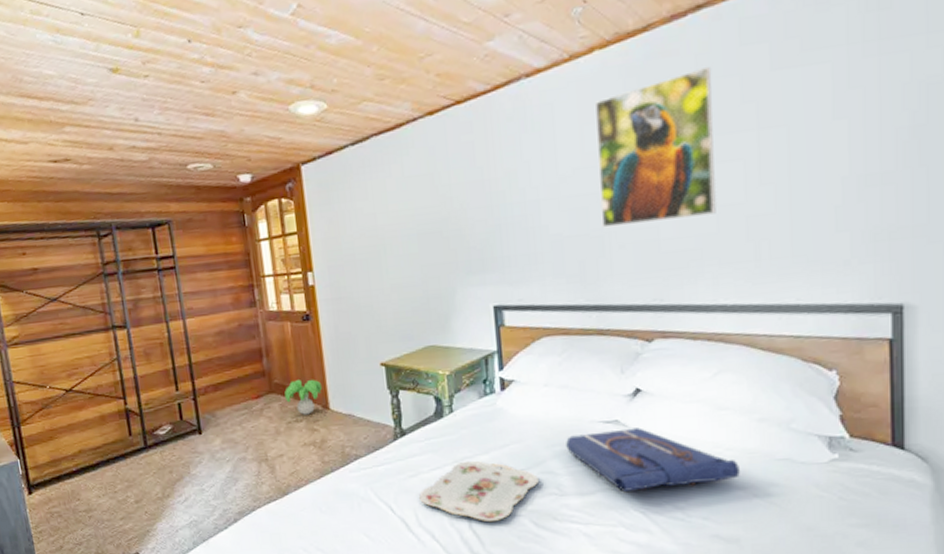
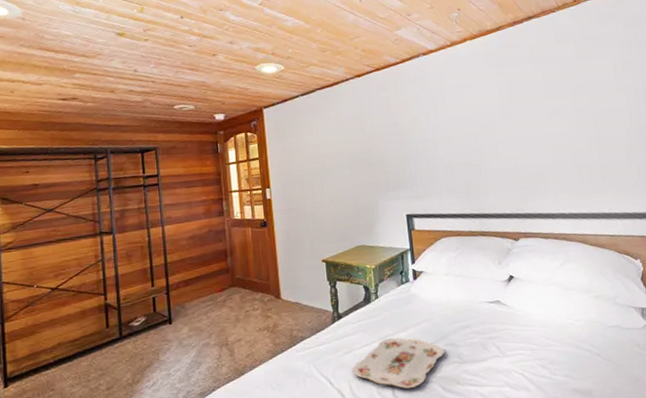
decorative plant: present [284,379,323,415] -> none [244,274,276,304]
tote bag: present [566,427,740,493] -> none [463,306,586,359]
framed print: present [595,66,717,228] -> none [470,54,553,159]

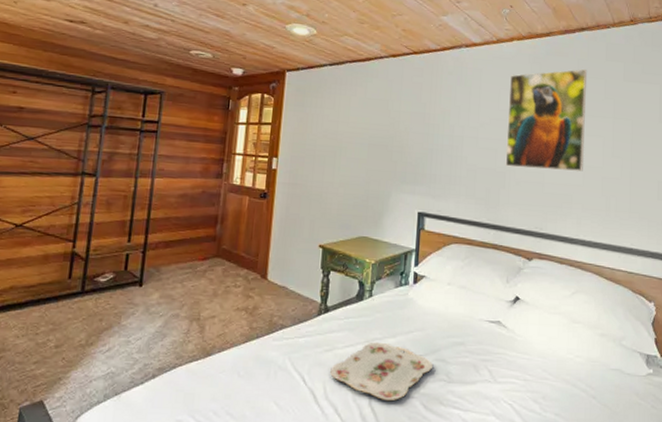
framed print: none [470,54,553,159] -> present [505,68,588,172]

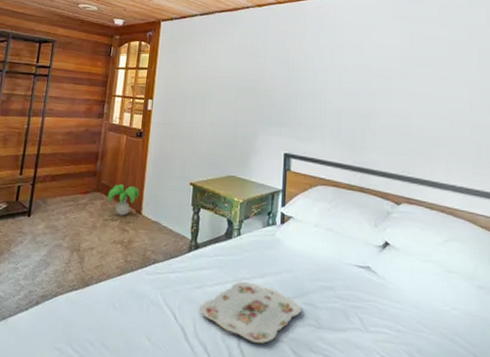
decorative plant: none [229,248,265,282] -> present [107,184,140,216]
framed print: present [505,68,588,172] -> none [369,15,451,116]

Work task = Do not include the pictures. Quote only the lines from the line with "framed print: present [595,66,717,228]" through the end of the material, both ends included, exactly.

Answer to the problem =
framed print: present [595,66,717,228] -> none [470,54,553,159]

framed print: none [470,54,553,159] -> present [505,68,588,172]

decorative plant: none [229,248,265,282] -> present [107,184,140,216]
framed print: present [505,68,588,172] -> none [369,15,451,116]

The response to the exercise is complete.